*** The input ***
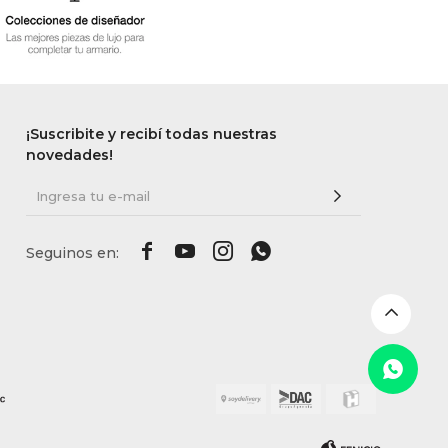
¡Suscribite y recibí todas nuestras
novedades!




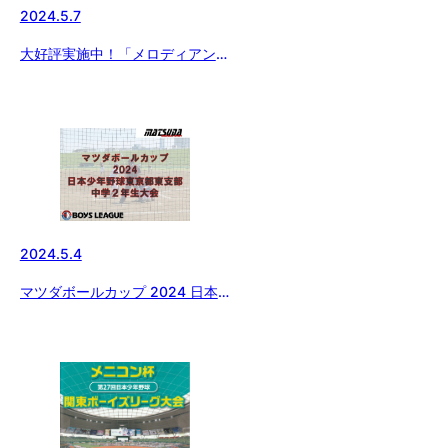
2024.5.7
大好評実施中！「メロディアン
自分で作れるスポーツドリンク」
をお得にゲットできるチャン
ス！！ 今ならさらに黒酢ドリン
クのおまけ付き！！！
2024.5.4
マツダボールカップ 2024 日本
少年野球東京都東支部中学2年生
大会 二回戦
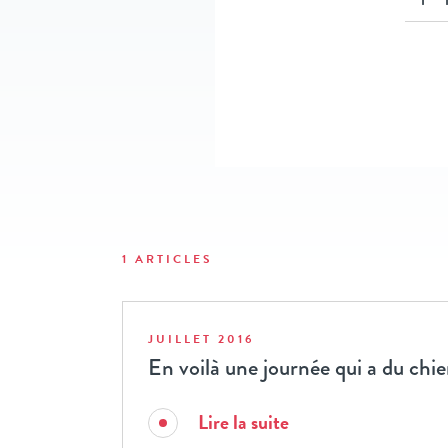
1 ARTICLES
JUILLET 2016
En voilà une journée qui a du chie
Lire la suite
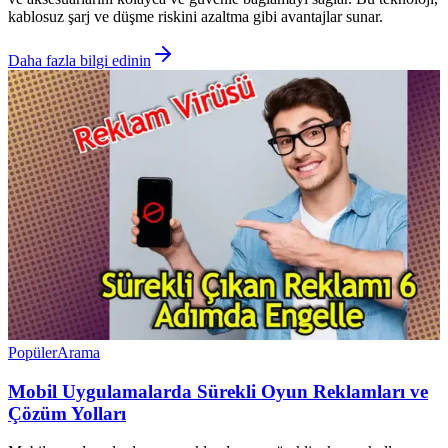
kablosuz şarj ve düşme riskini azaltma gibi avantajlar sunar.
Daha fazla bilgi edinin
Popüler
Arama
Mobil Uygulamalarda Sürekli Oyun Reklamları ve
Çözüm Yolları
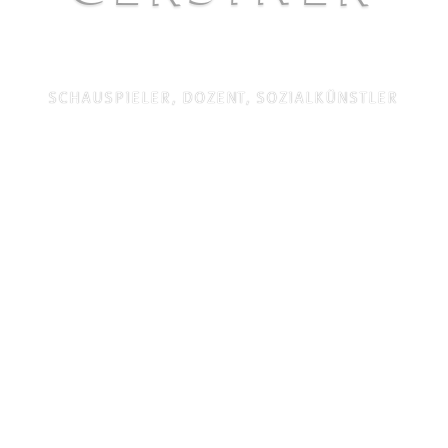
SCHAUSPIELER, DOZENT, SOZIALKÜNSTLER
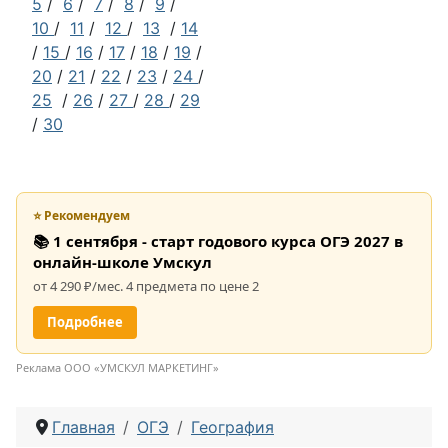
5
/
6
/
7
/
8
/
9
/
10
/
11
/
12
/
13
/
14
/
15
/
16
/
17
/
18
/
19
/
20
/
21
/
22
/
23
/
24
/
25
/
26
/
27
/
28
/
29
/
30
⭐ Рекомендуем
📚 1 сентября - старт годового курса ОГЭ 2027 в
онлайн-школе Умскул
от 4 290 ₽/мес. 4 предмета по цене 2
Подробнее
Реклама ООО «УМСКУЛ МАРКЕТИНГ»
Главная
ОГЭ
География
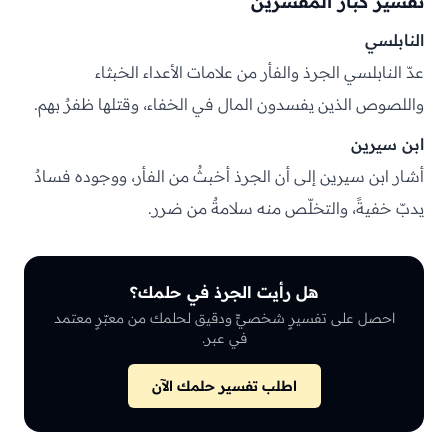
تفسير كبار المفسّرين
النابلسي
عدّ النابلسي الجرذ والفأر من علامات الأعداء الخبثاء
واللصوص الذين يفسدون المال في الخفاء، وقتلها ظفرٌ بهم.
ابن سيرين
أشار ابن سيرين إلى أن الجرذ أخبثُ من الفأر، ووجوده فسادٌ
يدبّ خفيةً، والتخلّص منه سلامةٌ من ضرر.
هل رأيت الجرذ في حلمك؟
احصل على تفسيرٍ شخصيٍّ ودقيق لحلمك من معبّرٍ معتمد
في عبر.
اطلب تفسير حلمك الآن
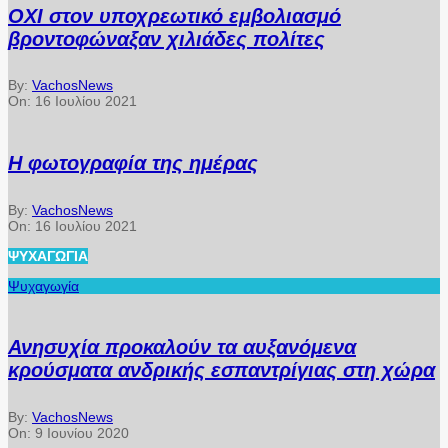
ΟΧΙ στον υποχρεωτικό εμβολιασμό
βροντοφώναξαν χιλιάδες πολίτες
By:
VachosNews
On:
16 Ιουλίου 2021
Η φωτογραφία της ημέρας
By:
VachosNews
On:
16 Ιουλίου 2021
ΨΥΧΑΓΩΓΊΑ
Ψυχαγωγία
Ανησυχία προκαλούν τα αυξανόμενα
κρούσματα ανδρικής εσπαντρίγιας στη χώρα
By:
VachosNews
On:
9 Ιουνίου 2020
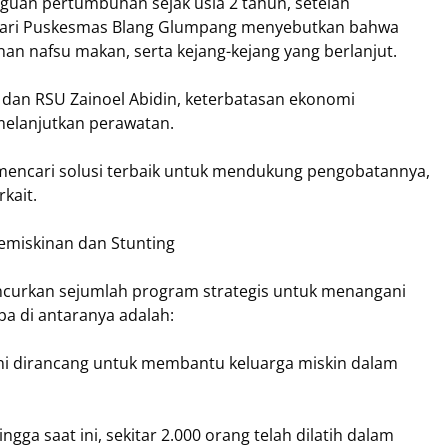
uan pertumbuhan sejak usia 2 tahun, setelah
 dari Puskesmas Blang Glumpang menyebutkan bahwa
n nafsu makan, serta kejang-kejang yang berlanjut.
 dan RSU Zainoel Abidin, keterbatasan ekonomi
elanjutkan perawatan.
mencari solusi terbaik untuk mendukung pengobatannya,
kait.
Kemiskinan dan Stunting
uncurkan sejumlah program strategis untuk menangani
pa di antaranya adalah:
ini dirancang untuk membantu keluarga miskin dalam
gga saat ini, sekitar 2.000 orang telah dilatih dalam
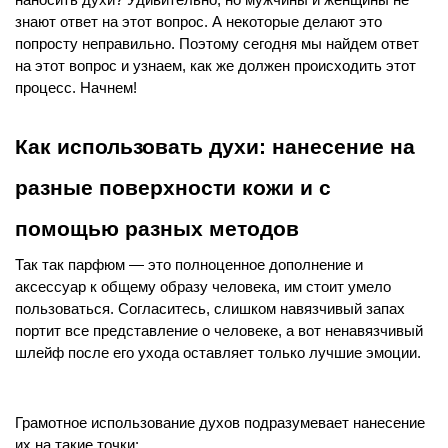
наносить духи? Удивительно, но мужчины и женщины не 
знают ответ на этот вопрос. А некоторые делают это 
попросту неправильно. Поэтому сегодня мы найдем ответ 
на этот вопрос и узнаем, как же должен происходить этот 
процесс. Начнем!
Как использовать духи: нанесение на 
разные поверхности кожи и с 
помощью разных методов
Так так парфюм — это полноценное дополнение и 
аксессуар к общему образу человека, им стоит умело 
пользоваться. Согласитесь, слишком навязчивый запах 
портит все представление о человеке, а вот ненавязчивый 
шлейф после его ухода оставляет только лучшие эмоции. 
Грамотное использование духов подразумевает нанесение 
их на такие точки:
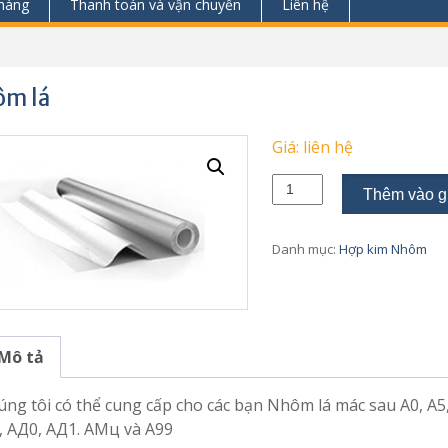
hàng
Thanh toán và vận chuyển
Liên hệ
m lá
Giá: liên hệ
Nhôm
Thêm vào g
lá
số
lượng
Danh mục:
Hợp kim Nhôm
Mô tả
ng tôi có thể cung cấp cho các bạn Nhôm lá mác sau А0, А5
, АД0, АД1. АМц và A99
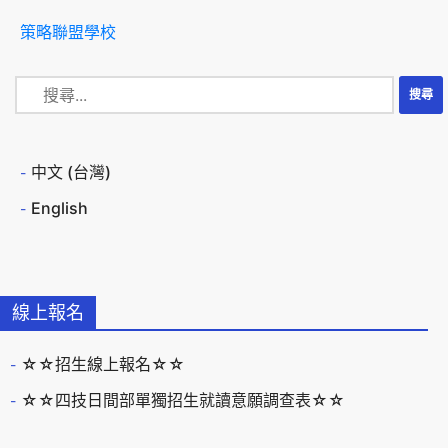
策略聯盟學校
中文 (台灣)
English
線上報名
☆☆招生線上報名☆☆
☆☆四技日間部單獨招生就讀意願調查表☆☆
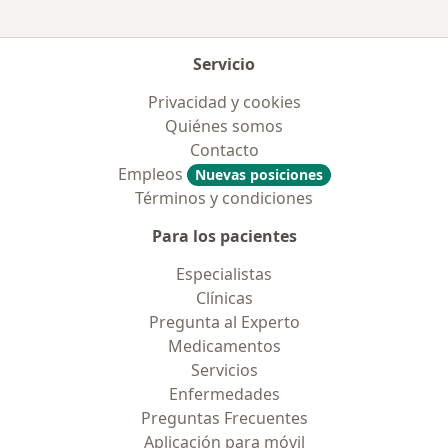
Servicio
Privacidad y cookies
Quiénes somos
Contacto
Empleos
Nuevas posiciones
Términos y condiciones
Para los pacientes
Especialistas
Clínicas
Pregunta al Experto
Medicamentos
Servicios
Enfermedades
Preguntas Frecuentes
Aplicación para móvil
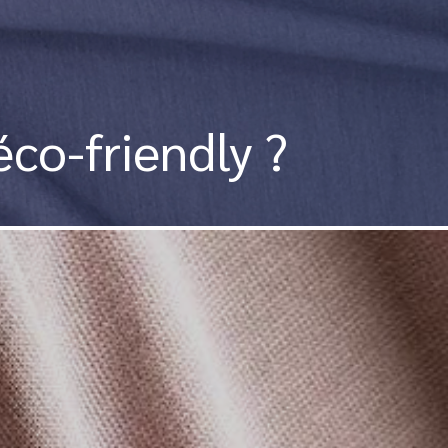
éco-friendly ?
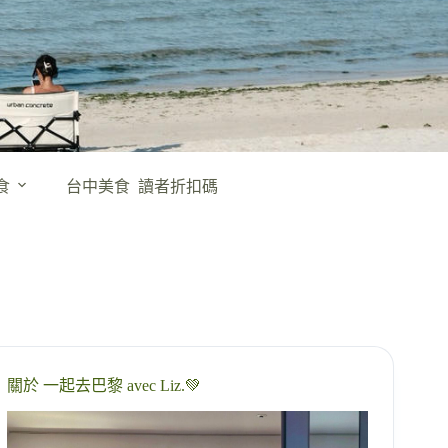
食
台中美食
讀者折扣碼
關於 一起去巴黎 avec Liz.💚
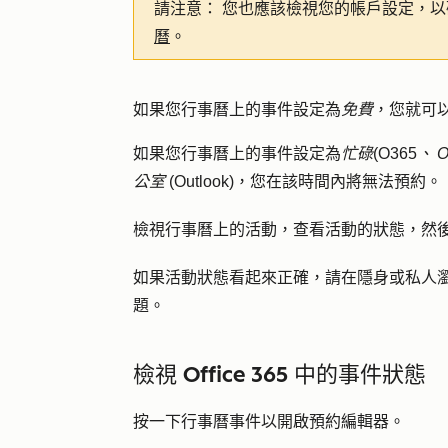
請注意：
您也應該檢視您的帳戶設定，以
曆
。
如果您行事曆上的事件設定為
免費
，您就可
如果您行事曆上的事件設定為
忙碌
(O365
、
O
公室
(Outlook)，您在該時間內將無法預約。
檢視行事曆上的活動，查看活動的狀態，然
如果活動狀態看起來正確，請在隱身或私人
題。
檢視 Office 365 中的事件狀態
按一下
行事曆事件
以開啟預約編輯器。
***
## Problem requirements
Output exactly the lines from the line containing "Hợp kim Nhôm" through the last line of the records, both included, and leave out every picture.

## Answer space
Hợp kim Nhôm
Mô tả
ng tôi có thể cung cấp cho các bạn Nhôm lá mác sau А0, А5
, АД0, АД1. АМц và A99
策略聯盟學校
中文 (台灣)
English
線上報名
☆☆招生線上報名☆☆
☆☆四技日間部單獨招生就讀意願調查表☆☆
Servicio
Privacidad y cookies
Quiénes somos
Contacto
Empleos
Nuevas posiciones
Términos y condiciones
Para los pacientes
Especialistas
Clínicas
Pregunta al Experto
Medicamentos
Servicios
Enfermedades
Preguntas Frecuentes
Aplicación para móvil
éco-friendly ?
食
台中美食
讀者折扣碼
關於 一起去巴黎 avec Liz.💚
請注意：
您也應該檢視您的帳戶設定，以
曆
。
如果您行事曆上的事件設定為
免費
，您就可
如果您行事曆上的事件設定為
忙碌
(O365
、
O
公室
(Outlook)，您在該時間內將無法預約。
檢視行事曆上的活動，查看活動的狀態，然
如果活動狀態看起來正確，請在隱身或私人
題。
檢視 Office 365 中的事件狀態
按一下
行事曆事件
以開啟預約編輯器。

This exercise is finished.